[SUPPLIED DATA]:

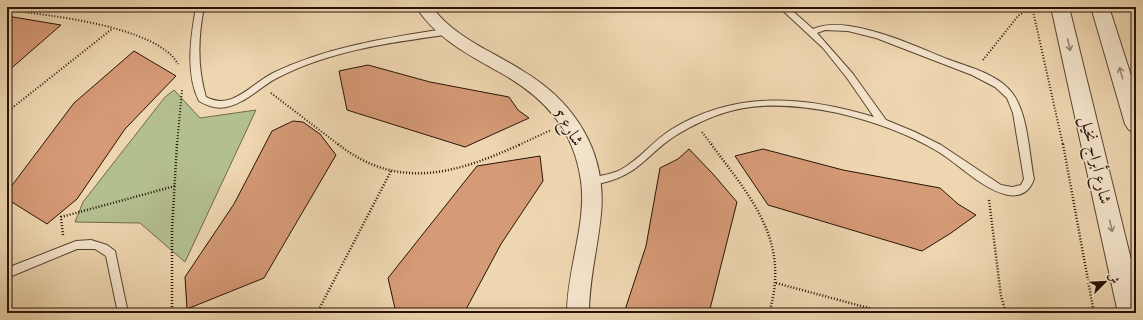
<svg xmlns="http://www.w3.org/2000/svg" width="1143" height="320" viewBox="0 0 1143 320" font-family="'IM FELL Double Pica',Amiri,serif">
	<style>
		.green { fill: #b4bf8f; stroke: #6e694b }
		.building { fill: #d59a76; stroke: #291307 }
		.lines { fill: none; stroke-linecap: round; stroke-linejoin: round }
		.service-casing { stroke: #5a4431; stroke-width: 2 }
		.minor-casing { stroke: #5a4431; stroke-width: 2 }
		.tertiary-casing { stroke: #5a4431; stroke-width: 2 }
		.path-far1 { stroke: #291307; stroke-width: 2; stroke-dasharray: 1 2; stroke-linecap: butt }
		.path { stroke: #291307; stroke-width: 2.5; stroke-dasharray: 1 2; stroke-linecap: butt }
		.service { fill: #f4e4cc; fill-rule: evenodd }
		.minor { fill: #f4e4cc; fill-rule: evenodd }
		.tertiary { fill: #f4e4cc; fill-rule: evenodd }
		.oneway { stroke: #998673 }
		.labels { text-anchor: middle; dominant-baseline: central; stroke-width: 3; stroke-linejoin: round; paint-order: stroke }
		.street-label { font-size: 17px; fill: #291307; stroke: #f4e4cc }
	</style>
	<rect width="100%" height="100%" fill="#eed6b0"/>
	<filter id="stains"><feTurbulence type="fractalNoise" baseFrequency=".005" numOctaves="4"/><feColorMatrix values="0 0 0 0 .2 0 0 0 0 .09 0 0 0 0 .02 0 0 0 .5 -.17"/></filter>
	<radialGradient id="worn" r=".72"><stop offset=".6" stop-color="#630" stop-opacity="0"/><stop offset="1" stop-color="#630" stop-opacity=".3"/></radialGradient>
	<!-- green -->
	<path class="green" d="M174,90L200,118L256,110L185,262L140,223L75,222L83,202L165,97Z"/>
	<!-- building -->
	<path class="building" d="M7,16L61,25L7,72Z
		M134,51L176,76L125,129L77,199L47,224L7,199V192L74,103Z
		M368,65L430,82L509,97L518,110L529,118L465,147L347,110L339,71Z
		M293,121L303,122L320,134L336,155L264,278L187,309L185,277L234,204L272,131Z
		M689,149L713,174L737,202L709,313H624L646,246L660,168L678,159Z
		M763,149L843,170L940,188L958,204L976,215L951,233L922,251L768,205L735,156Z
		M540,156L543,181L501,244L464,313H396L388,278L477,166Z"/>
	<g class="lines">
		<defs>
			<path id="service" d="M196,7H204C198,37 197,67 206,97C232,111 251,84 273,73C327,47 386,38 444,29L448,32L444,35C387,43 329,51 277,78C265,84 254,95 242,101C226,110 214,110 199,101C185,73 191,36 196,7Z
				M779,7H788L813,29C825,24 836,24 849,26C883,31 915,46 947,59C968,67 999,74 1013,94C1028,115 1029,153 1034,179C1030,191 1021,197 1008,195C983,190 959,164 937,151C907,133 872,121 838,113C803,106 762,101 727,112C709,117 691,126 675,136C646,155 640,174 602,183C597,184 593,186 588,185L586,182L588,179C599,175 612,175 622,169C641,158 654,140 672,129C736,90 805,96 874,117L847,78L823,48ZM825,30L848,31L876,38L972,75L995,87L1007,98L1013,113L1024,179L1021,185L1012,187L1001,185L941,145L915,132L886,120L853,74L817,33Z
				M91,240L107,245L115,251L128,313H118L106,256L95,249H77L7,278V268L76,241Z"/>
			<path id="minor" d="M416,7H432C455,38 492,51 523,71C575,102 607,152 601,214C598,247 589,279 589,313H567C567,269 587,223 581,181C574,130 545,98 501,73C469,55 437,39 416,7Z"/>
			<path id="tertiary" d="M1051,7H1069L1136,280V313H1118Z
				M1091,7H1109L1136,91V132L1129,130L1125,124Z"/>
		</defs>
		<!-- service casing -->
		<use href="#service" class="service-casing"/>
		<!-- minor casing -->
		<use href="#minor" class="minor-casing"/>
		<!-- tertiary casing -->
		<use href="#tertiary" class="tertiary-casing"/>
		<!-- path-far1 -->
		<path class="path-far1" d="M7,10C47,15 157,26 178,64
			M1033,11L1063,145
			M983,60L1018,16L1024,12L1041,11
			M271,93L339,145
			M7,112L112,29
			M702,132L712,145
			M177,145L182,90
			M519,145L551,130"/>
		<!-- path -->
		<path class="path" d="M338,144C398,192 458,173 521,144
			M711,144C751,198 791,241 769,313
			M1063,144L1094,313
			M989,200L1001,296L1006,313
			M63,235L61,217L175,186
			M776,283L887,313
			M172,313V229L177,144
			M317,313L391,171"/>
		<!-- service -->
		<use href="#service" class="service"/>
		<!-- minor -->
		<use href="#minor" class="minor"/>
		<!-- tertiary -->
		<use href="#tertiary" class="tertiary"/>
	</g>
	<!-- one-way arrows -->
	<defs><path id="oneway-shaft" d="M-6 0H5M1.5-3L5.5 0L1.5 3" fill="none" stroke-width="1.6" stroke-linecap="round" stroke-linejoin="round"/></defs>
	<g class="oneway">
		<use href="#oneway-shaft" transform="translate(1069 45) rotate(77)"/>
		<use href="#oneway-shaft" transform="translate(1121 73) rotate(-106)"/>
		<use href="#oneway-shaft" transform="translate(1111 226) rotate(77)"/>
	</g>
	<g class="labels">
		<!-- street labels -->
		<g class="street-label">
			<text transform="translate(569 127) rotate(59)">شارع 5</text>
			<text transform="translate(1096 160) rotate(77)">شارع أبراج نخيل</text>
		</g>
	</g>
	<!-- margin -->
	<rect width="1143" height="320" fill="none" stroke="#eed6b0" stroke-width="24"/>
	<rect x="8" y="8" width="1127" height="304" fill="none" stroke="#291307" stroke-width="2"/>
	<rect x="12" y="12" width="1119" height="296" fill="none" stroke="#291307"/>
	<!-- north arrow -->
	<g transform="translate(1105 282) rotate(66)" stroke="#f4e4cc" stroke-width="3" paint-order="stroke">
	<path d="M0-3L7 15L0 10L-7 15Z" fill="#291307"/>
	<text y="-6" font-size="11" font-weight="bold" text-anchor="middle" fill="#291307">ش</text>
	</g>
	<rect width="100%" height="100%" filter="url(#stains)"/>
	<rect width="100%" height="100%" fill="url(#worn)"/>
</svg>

[GOAL OF THE EXERCISE]:
The complete listing must be transcribed verbatim, and all pictures are to be omitted.

[EXERCISE RESULT]:
<svg xmlns="http://www.w3.org/2000/svg" width="1143" height="320" viewBox="0 0 1143 320" font-family="'IM FELL Double Pica',Amiri,serif">
	<style>
		.green { fill: #b4bf8f; stroke: #6e694b }
		.building { fill: #d59a76; stroke: #291307 }
		.lines { fill: none; stroke-linecap: round; stroke-linejoin: round }
		.service-casing { stroke: #5a4431; stroke-width: 2 }
		.minor-casing { stroke: #5a4431; stroke-width: 2 }
		.tertiary-casing { stroke: #5a4431; stroke-width: 2 }
		.path-far1 { stroke: #291307; stroke-width: 2; stroke-dasharray: 1 2; stroke-linecap: butt }
		.path { stroke: #291307; stroke-width: 2.5; stroke-dasharray: 1 2; stroke-linecap: butt }
		.service { fill: #f4e4cc; fill-rule: evenodd }
		.minor { fill: #f4e4cc; fill-rule: evenodd }
		.tertiary { fill: #f4e4cc; fill-rule: evenodd }
		.oneway { stroke: #998673 }
		.labels { text-anchor: middle; dominant-baseline: central; stroke-width: 3; stroke-linejoin: round; paint-order: stroke }
		.street-label { font-size: 17px; fill: #291307; stroke: #f4e4cc }
	</style>
	<rect width="100%" height="100%" fill="#eed6b0"/>
	<filter id="stains"><feTurbulence type="fractalNoise" baseFrequency=".005" numOctaves="4"/><feColorMatrix values="0 0 0 0 .2 0 0 0 0 .09 0 0 0 0 .02 0 0 0 .5 -.17"/></filter>
	<radialGradient id="worn" r=".72"><stop offset=".6" stop-color="#630" stop-opacity="0"/><stop offset="1" stop-color="#630" stop-opacity=".3"/></radialGradient>
	<!-- green -->
	<path class="green" d="M174,90L200,118L256,110L185,262L140,223L75,222L83,202L165,97Z"/>
	<!-- building -->
	<path class="building" d="M7,16L61,25L7,72Z
		M134,51L176,76L125,129L77,199L47,224L7,199V192L74,103Z
		M368,65L430,82L509,97L518,110L529,118L465,147L347,110L339,71Z
		M293,121L303,122L320,134L336,155L264,278L187,309L185,277L234,204L272,131Z
		M689,149L713,174L737,202L709,313H624L646,246L660,168L678,159Z
		M763,149L843,170L940,188L958,204L976,215L951,233L922,251L768,205L735,156Z
		M540,156L543,181L501,244L464,313H396L388,278L477,166Z"/>
	<g class="lines">
		<defs>
			<path id="service" d="M196,7H204C198,37 197,67 206,97C232,111 251,84 273,73C327,47 386,38 444,29L448,32L444,35C387,43 329,51 277,78C265,84 254,95 242,101C226,110 214,110 199,101C185,73 191,36 196,7Z
				M779,7H788L813,29C825,24 836,24 849,26C883,31 915,46 947,59C968,67 999,74 1013,94C1028,115 1029,153 1034,179C1030,191 1021,197 1008,195C983,190 959,164 937,151C907,133 872,121 838,113C803,106 762,101 727,112C709,117 691,126 675,136C646,155 640,174 602,183C597,184 593,186 588,185L586,182L588,179C599,175 612,175 622,169C641,158 654,140 672,129C736,90 805,96 874,117L847,78L823,48ZM825,30L848,31L876,38L972,75L995,87L1007,98L1013,113L1024,179L1021,185L1012,187L1001,185L941,145L915,132L886,120L853,74L817,33Z
				M91,240L107,245L115,251L128,313H118L106,256L95,249H77L7,278V268L76,241Z"/>
			<path id="minor" d="M416,7H432C455,38 492,51 523,71C575,102 607,152 601,214C598,247 589,279 589,313H567C567,269 587,223 581,181C574,130 545,98 501,73C469,55 437,39 416,7Z"/>
			<path id="tertiary" d="M1051,7H1069L1136,280V313H1118Z
				M1091,7H1109L1136,91V132L1129,130L1125,124Z"/>
		</defs>
		<!-- service casing -->
		<use href="#service" class="service-casing"/>
		<!-- minor casing -->
		<use href="#minor" class="minor-casing"/>
		<!-- tertiary casing -->
		<use href="#tertiary" class="tertiary-casing"/>
		<!-- path-far1 -->
		<path class="path-far1" d="M7,10C47,15 157,26 178,64
			M1033,11L1063,145
			M983,60L1018,16L1024,12L1041,11
			M271,93L339,145
			M7,112L112,29
			M702,132L712,145
			M177,145L182,90
			M519,145L551,130"/>
		<!-- path -->
		<path class="path" d="M338,144C398,192 458,173 521,144
			M711,144C751,198 791,241 769,313
			M1063,144L1094,313
			M989,200L1001,296L1006,313
			M63,235L61,217L175,186
			M776,283L887,313
			M172,313V229L177,144
			M317,313L391,171"/>
		<!-- service -->
		<use href="#service" class="service"/>
		<!-- minor -->
		<use href="#minor" class="minor"/>
		<!-- tertiary -->
		<use href="#tertiary" class="tertiary"/>
	</g>
	<!-- one-way arrows -->
	<defs><path id="oneway-shaft" d="M-6 0H5M1.5-3L5.5 0L1.5 3" fill="none" stroke-width="1.6" stroke-linecap="round" stroke-linejoin="round"/></defs>
	<g class="oneway">
		<use href="#oneway-shaft" transform="translate(1069 45) rotate(77)"/>
		<use href="#oneway-shaft" transform="translate(1121 73) rotate(-106)"/>
		<use href="#oneway-shaft" transform="translate(1111 226) rotate(77)"/>
	</g>
	<g class="labels">
		<!-- street labels -->
		<g class="street-label">
			<text transform="translate(569 127) rotate(59)">شارع 5</text>
			<text transform="translate(1096 160) rotate(77)">شارع أبراج نخيل</text>
		</g>
	</g>
	<!-- margin -->
	<rect width="1143" height="320" fill="none" stroke="#eed6b0" stroke-width="24"/>
	<rect x="8" y="8" width="1127" height="304" fill="none" stroke="#291307" stroke-width="2"/>
	<rect x="12" y="12" width="1119" height="296" fill="none" stroke="#291307"/>
	<!-- north arrow -->
	<g transform="translate(1105 282) rotate(66)" stroke="#f4e4cc" stroke-width="3" paint-order="stroke">
	<path d="M0-3L7 15L0 10L-7 15Z" fill="#291307"/>
	<text y="-6" font-size="11" font-weight="bold" text-anchor="middle" fill="#291307">ش</text>
	</g>
	<rect width="100%" height="100%" filter="url(#stains)"/>
	<rect width="100%" height="100%" fill="url(#worn)"/>
</svg>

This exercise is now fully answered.